You are given a 2D integer array descriptions where descriptions[i] = [parenti, childi, isLefti] indicates that parenti is the parent of childi in a binary tree of unique values. Furthermore,

• If isLefti == 1, then childi is the left child of parenti.
• If isLefti == 0, then childi is the right child of parenti.

Construct the binary tree described by descriptions and return its root.
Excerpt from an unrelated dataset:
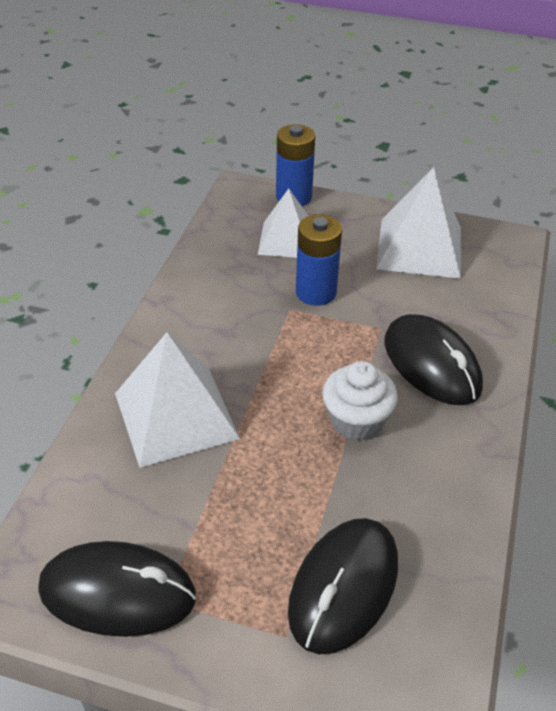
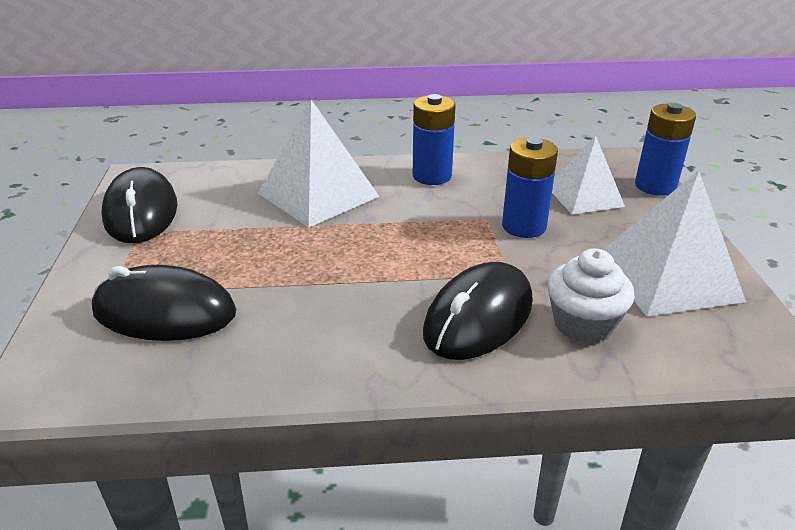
camera: 70 degrees right, 10 degrees down
(191, 319) = (432, 176): none -> blue battery
(356, 420) = (365, 283): white cupcake -> white cupcake (583, 324)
The test cases will be generated such that the binary tree is valid.

Example 1:

Input: descriptions = [[20,15,1],[20,17,0],[50,20,1],[50,80,0],[80,19,1]]
Output: [50,20,80,15,17,19]
Explanation: The root node is the node with value 50 since it has no parent.
The resulting binary tree is shown in the diagram.

Example 2:

Input: descriptions = [[1,2,1],[2,3,0],[3,4,1]]
Output: [1,2,null,null,3,4]
Explanation: The root node is the node with value 1 since it has no parent.
The resulting binary tree is shown in the diagram.

Constraints:

• 1 <= descriptions.length <= 104
• descriptions[i].length == 3
• 1 <= parenti, childi <= 105
• 0 <= isLefti <= 1
• The binary tree described by descriptions is valid.

Approach 01:

class Solution {
public:
    TreeNode* createBinaryTree(vector<vector<int>>& descriptions) {
        unordered_map<TreeNode*, TreeNode*> childToParentMap;
        unordered_map<int, TreeNode*> valueToNodeMap;

        for (const vector<int>& description : descriptions) {
            const int parentValue = description[0];
            const int childValue = description[1];
            const bool isLeftChild = description[2];

            TreeNode* parentNode = valueToNodeMap.count(parentValue) ? valueToNodeMap[parentValue] : (valueToNodeMap[parentValue] = new TreeNode(parentValue));
            TreeNode* childNode = valueToNodeMap.count(childValue) ? valueToNodeMap[childValue] : (valueToNodeMap[childValue] = new TreeNode(childValue));

            childToParentMap[childNode] = parentNode;

            if (isLeftChild){
                parentNode->left = childNode;
            }
            else{
                parentNode->right = childNode;
            }
        }

        // Pick a random node and traverse upward to find the root.
        TreeNode* root = childToParentMap.begin()->second;
        while (childToParentMap.count(root)){
            root = childToParentMap[root];
        }
        return root;
    }
};

from typing import List
from collections import defaultdict

# Definition for a binary tree node.
class TreeNode:
    def __init__(self, val=0, left=None, right=None):
        self.val = val
        self.left = left
        self.right = right

class Solution:
    def createBinaryTree(self, descriptions: List[List[int]]) -> TreeNode:
        childToParentMap = {}
        valueToNodeMap = {}

        for description in descriptions:
            parentValue = description[0]
            childValue = description[1]
            isLeftChild = description[2]

            if parentValue not in valueToNodeMap:
                valueToNodeMap[parentValue] = TreeNode(parentValue)
            parentNode = valueToNodeMap[parentValue]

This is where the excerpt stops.